Exercise instructions >> Return each line of the listing that contains the string "left". Matching is case-sensitive.

Provided records >>
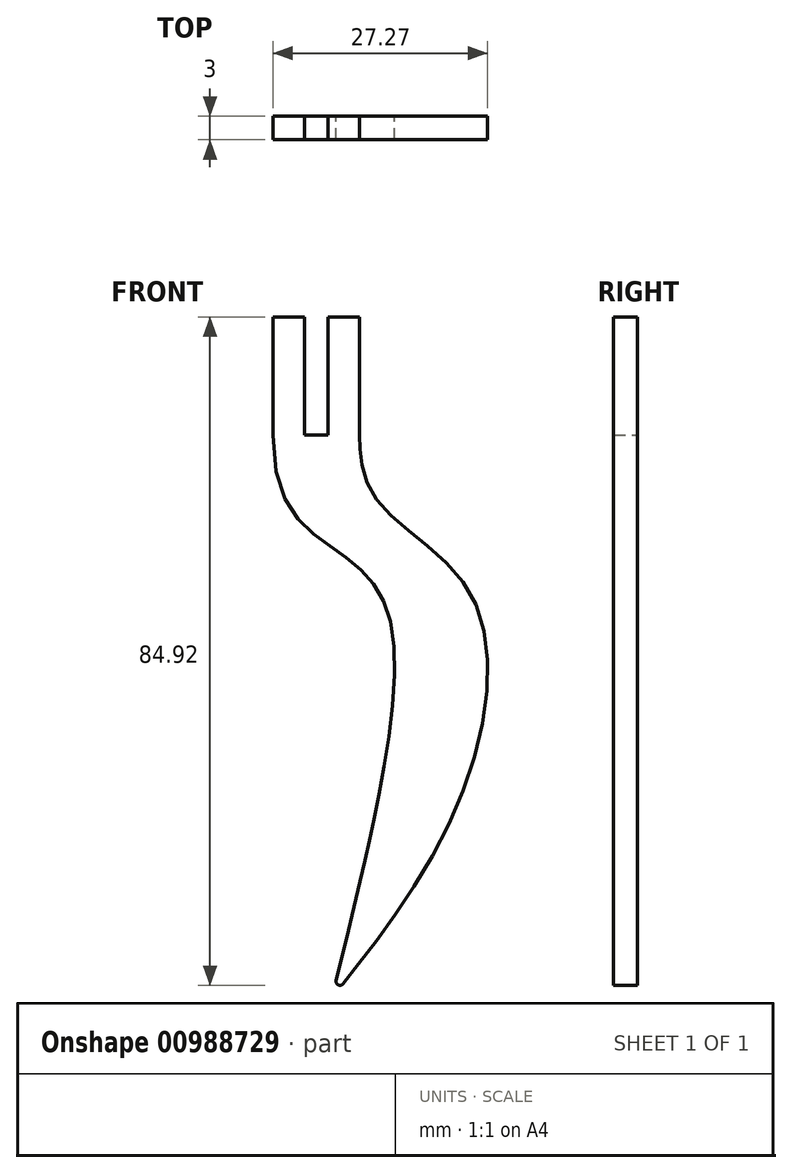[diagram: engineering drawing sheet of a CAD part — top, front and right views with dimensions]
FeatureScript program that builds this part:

==

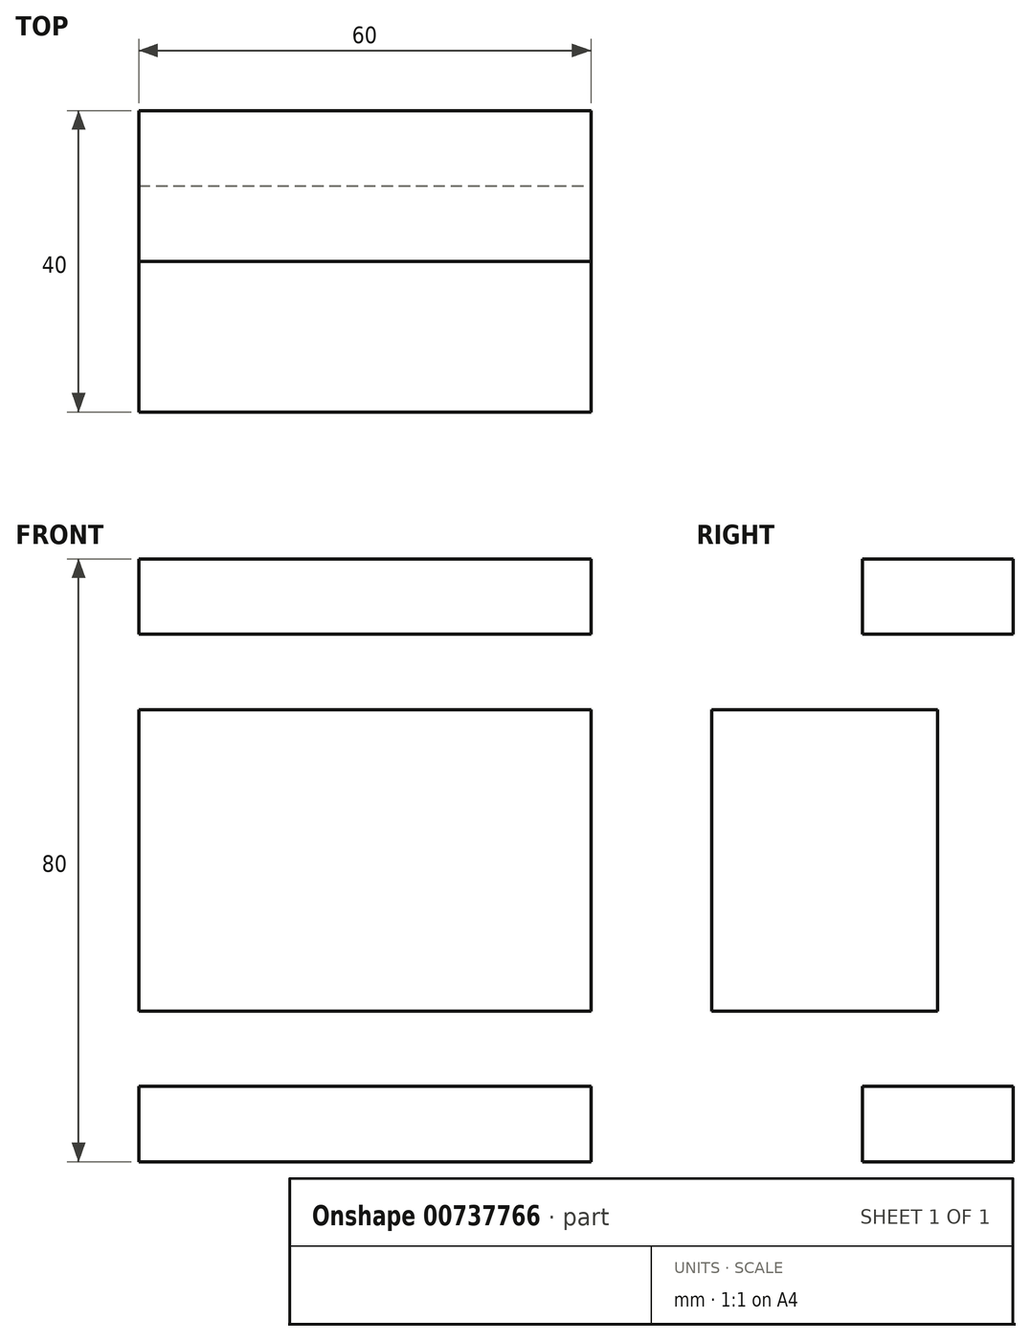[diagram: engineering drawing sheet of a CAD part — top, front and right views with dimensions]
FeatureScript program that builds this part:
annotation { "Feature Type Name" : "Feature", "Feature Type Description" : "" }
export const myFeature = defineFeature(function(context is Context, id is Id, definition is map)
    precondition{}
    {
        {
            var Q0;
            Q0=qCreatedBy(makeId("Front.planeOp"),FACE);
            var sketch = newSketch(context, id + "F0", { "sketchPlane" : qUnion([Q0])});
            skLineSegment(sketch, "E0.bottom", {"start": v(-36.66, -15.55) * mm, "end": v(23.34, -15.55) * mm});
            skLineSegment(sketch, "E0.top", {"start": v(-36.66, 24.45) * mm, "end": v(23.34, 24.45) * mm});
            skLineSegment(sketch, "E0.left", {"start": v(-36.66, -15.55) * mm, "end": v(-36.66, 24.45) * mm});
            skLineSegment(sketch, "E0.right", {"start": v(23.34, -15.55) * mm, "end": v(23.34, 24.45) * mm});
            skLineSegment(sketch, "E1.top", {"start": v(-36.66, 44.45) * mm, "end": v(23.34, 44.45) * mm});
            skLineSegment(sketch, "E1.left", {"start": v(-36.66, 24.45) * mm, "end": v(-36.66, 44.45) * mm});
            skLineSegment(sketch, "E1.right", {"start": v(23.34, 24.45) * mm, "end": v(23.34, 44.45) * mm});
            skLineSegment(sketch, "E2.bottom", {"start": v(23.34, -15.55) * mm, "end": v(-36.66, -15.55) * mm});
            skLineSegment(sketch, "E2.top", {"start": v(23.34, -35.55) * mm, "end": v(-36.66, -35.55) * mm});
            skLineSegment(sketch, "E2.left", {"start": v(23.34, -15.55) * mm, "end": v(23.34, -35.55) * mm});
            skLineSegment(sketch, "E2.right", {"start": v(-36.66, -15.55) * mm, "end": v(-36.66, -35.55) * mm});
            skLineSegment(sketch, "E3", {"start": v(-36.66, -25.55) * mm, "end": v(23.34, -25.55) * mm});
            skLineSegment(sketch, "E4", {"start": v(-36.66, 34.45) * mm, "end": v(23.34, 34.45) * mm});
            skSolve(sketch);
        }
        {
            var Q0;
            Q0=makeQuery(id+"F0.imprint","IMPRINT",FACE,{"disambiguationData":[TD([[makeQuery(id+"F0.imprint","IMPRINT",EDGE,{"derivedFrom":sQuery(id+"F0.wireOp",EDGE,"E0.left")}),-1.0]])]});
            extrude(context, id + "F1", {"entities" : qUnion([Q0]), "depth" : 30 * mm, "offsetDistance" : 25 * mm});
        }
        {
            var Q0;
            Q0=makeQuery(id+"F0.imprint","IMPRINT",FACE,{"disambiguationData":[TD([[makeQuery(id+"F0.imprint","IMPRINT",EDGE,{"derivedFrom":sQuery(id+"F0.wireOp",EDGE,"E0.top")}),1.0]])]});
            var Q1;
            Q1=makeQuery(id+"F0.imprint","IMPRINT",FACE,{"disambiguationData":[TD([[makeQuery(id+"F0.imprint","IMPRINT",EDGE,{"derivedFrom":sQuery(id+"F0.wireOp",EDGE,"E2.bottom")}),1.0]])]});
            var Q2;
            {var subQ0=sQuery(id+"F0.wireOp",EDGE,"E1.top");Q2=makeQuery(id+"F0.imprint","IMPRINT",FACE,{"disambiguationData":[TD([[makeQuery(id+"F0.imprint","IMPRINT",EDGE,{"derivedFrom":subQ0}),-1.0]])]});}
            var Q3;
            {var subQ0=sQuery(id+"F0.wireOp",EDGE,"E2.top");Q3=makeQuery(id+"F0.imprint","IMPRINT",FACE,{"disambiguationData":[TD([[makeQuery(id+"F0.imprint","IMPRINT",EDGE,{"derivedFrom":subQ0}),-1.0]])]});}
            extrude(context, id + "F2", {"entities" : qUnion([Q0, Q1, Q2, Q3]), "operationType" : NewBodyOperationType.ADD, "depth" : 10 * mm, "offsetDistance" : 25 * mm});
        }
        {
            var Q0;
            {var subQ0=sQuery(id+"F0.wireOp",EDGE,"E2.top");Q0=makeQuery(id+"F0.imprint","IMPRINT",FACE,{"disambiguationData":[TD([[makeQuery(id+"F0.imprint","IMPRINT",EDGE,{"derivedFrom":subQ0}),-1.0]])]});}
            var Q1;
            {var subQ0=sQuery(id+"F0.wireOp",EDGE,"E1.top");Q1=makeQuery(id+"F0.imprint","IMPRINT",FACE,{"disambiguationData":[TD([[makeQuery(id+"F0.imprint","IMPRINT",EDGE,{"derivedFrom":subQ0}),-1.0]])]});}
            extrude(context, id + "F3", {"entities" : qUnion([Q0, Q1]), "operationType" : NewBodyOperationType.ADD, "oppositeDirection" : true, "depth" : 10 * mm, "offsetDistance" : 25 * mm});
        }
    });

Answer to the problem >>
            skLineSegment(sketch, "E0.left", {"start": v(-36.66, -15.55) * mm, "end": v(-36.66, 24.45) * mm});
            skLineSegment(sketch, "E1.left", {"start": v(-36.66, 24.45) * mm, "end": v(-36.66, 44.45) * mm});
            skLineSegment(sketch, "E2.left", {"start": v(23.34, -15.55) * mm, "end": v(23.34, -35.55) * mm});
            Q0=makeQuery(id+"F0.imprint","IMPRINT",FACE,{"disambiguationData":[TD([[makeQuery(id+"F0.imprint","IMPRINT",EDGE,{"derivedFrom":sQuery(id+"F0.wireOp",EDGE,"E0.left")}),-1.0]])]});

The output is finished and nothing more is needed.